**Data for this task:**

»»

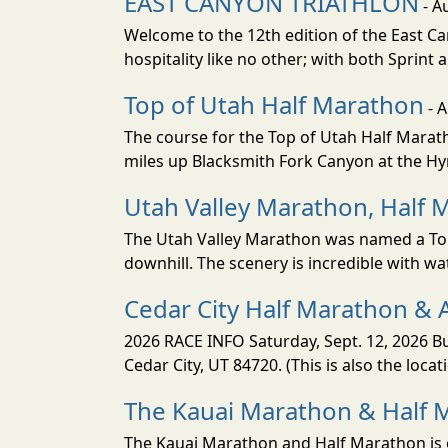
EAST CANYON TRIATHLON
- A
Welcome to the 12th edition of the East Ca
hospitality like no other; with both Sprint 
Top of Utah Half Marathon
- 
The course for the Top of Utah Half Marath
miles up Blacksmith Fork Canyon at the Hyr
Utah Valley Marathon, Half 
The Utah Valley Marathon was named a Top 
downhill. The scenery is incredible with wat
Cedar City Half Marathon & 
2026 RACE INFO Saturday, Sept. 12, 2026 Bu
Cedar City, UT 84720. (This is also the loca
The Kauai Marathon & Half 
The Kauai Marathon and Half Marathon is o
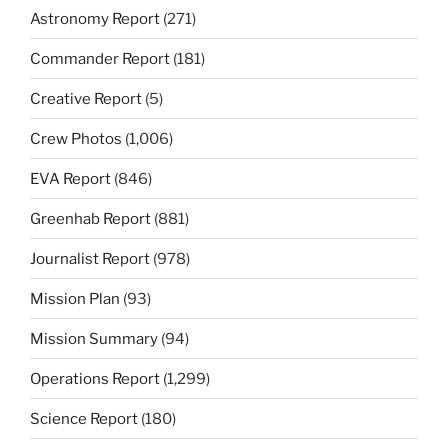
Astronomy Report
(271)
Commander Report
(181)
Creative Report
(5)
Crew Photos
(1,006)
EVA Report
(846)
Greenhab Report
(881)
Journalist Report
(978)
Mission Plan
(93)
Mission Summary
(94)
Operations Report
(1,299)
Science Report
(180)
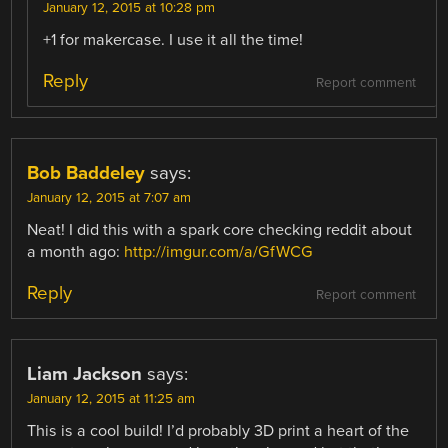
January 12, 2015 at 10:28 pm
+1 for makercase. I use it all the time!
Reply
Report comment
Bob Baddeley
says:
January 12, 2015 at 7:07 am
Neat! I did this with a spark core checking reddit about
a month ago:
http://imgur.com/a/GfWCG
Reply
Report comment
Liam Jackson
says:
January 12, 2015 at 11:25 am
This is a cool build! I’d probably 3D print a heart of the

««
»»

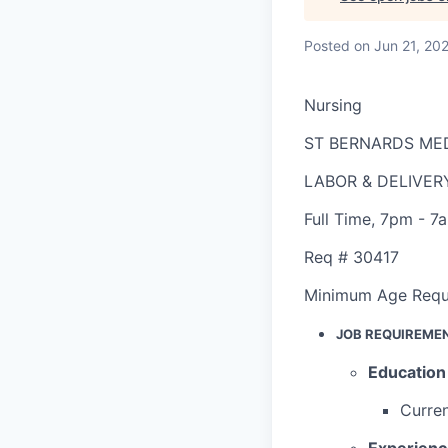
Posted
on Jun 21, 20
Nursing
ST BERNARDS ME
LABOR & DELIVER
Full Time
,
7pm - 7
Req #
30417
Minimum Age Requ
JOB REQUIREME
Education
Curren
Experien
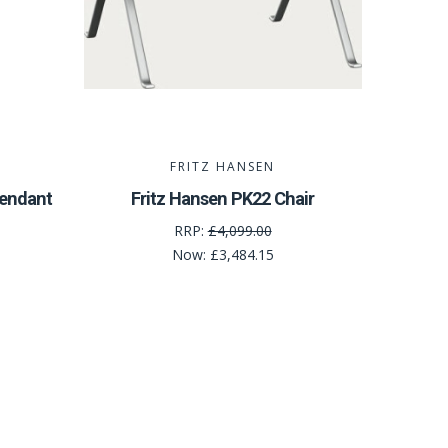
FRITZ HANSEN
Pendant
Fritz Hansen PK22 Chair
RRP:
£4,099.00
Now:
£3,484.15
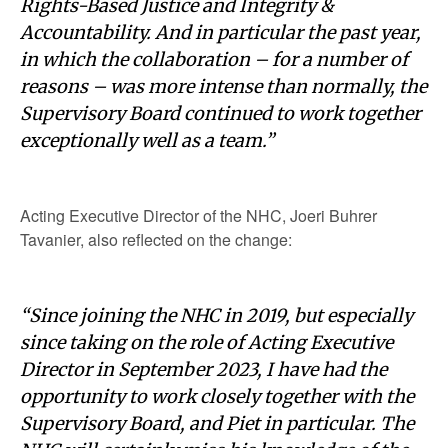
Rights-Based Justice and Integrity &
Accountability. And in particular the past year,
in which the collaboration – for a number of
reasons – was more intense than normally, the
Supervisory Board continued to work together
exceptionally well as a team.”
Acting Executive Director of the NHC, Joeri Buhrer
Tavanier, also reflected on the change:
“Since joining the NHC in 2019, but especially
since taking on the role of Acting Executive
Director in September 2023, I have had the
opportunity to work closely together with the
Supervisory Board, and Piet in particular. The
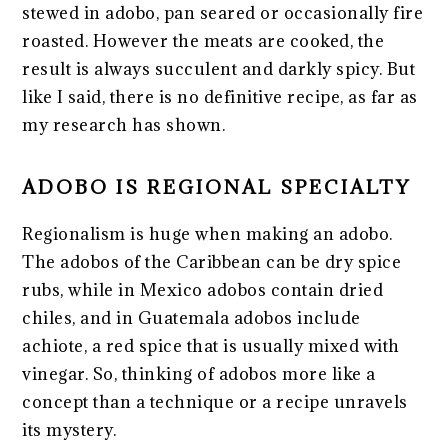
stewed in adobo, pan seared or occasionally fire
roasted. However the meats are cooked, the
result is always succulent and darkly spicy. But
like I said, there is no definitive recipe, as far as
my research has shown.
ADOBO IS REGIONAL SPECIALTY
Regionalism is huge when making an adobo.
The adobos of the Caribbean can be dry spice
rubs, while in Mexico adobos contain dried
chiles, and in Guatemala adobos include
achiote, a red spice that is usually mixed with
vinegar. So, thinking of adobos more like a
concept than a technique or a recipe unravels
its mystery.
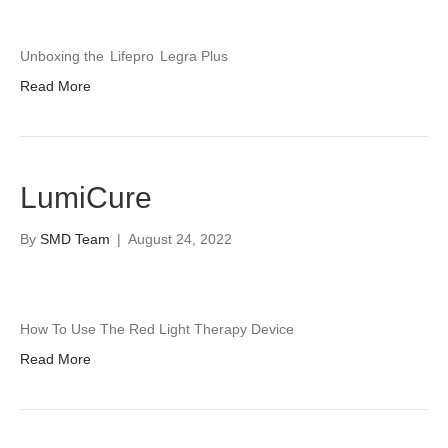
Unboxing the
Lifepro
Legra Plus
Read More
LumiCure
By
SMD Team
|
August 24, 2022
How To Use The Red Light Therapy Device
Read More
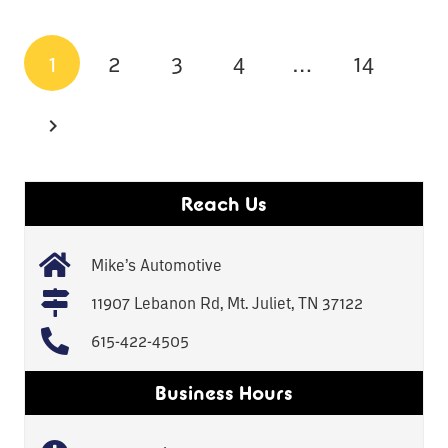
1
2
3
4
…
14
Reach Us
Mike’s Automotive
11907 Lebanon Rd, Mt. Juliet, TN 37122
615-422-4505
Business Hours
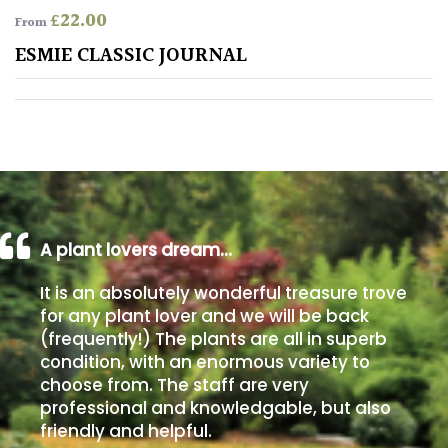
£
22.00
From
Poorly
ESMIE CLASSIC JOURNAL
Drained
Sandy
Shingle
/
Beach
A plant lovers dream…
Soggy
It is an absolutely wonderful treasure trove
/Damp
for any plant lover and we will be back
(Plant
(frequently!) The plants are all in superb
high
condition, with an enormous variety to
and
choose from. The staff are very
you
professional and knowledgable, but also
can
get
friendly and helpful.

««

**What you are asked to do:** Copy out the material that opens with the line containing "stewed in adobo, pan" and closes with the line containing "friendly and helpful.", both lines included, leaving out the picture markers.

**Exercise solution:**
stewed in adobo, pan seared or occasionally fire
roasted. However the meats are cooked, the
result is always succulent and darkly spicy. But
like I said, there is no definitive recipe, as far as
my research has shown.
ADOBO IS REGIONAL SPECIALTY
Regionalism is huge when making an adobo.
The adobos of the Caribbean can be dry spice
rubs, while in Mexico adobos contain dried
chiles, and in Guatemala adobos include
achiote, a red spice that is usually mixed with
vinegar. So, thinking of adobos more like a
concept than a technique or a recipe unravels
its mystery.
Unboxing the
Lifepro
Legra Plus
Read More
LumiCure
By
SMD Team
|
August 24, 2022
How To Use The Red Light Therapy Device
Read More
1
2
3
4
…
14
Reach Us
Mike’s Automotive
11907 Lebanon Rd, Mt. Juliet, TN 37122
615-422-4505
Business Hours
£
22.00
From
Poorly
ESMIE CLASSIC JOURNAL
Drained
Sandy
Shingle
/
Beach
A plant lovers dream…
Soggy
It is an absolutely wonderful treasure trove
/Damp
for any plant lover and we will be back
(Plant
(frequently!) The plants are all in superb
high
condition, with an enormous variety to
and
choose from. The staff are very
you
professional and knowledgable, but also
can
get
friendly and helpful.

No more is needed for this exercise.